KH Tholchah Mansoer dilahirkan pada tanggal 10 September 1930 di Kota Malang Jawa Timur dari pasangan KH. Mansoer, seorang ulama dan pedagang kecil di kota tersebut dan Siti Nur Khotijah. Ia merupakan anak kedua dari tiga bersaudara. Kakaknya, Ahmad Mansoer meninggal saat masih bayi, sedangkan adiknya, Mardhiyah, lahir beberapa tahun kemudian.

Ayahnya, Kiai Mansoer adalah seorang pedagang tikar dan perkakas dari bambu, sedangkan ibunya, Khotijah merupakan putri dari keluarga ningrat dan saudagar kaya. Namun, Nyai Khotijah memilih hidup sederhana bersama Kiai Mansoer. Keduanya sama-sama sebagai perantauan di Malang dari Bangkalan Madura.

Majalah TebuirengIklan Tebuireng Online

Selain Mardhiyah dan alm. Ahmad, Kiai Tholchah juga mempunyai saudara seibu bernama Raden Isman, atau lebih dikenal dengan Oesman. Oesman adalah anak dari Jalaluddin Krama Asmara, seorang bangsawan dari Bangkalan Madura. Khotijah dan Jalaluddin memilih bercerai saat Oesman belum genap setahun. Oesman dirawat Khotijah bersama suami keduanya, Kiai Mansoer. Sejak saat itu, Oesman menggunakan nama belakang Mansoer, hingga nantinya ia menjadi seorang mayor dan ulama sekaligus.

Kiai Mansur yang berdarah Madura berkeinginan agar Muhammad Tholchah Mansoer bisa seperti kakaknya, Oesman (Mayor KH. Oesman Mansoer), kelak menjadi seorang ulama. Disela-selanya menuntut ilmu dijenjang pendidikan umum, ia giat mengaji. Proses berjalannya dua sistem pendidikan itu, bagi Tholchah remaja tidaklah lancar, tapi keduanya mampu dicapainya, walaupun memerlukan waktu lama. Ia juga termasuk kutu buku dan gemar akan ilmu, sekaligus otodidak, bahkan saat menginjak dewasa tak segan-segan menjual mobilnya untuk membeli kitab kuning dan buku.

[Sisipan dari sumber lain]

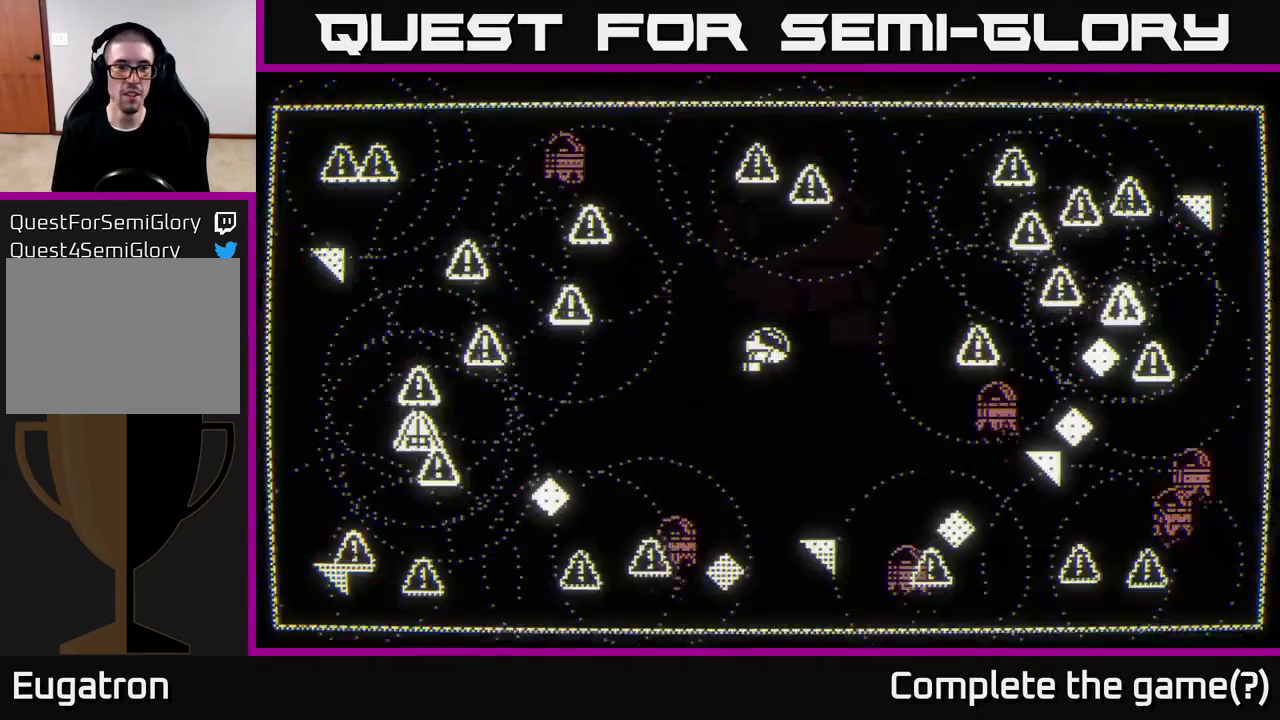
{"buttons": [], "left_stick": "up", "right_stick": "left", "events": [[100, "left_stick", "down"], [100, "right_stick", "left"], [367, "left_stick", "left"], [467, "left_stick", "up"]]}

Riwayat Pendidikan Sang Pelopor

Pendidikan pertama Kiai Tolchah Mansoer didapatkan di Madrasah Ibtidaiyah Nahdlatul Ulama Jagalan Malang (1937-1945), kemudian melanjutkannya di Madrasah Tsanawiyah d itempat yang sama hingga kelas III. Di Madrasah yang didirikan oleh K.H. Nahrawi Thahir ini, Muhammad Tholchah Mansoer diasuh oleh KH. Muhammad Syukri Ghazali dan Kiai Murtaji Bisri.

Pada tahun 1947, saat usianya masuk 17 tahun, dipercaya menjadi sekretaris Sabilillah daerah pertempuran Malang Selatan, sehingga ia harus meninggalkan sekolahnya. Baru setelah perang kemerdekaan usai, ia meneruskan sekolah di Taman Madya Malang sampai lulus tahun 1951. Setelah lulus Taman Dewasa, ia masuk Fakultas Hukum, Ekonomi, Sosial dan Politik (HESP), Universitas Gajah Mada, Yogyakarta. Kuliahnya tidak berjalan lancar, karena ia memang aktivis organisasi. Pada tahun 1953, Muhammad Tholchah Mansoer berhenti kuliah untuk sementara waktu dan baru tahun 1959 ia kembali ke bangku kuliah.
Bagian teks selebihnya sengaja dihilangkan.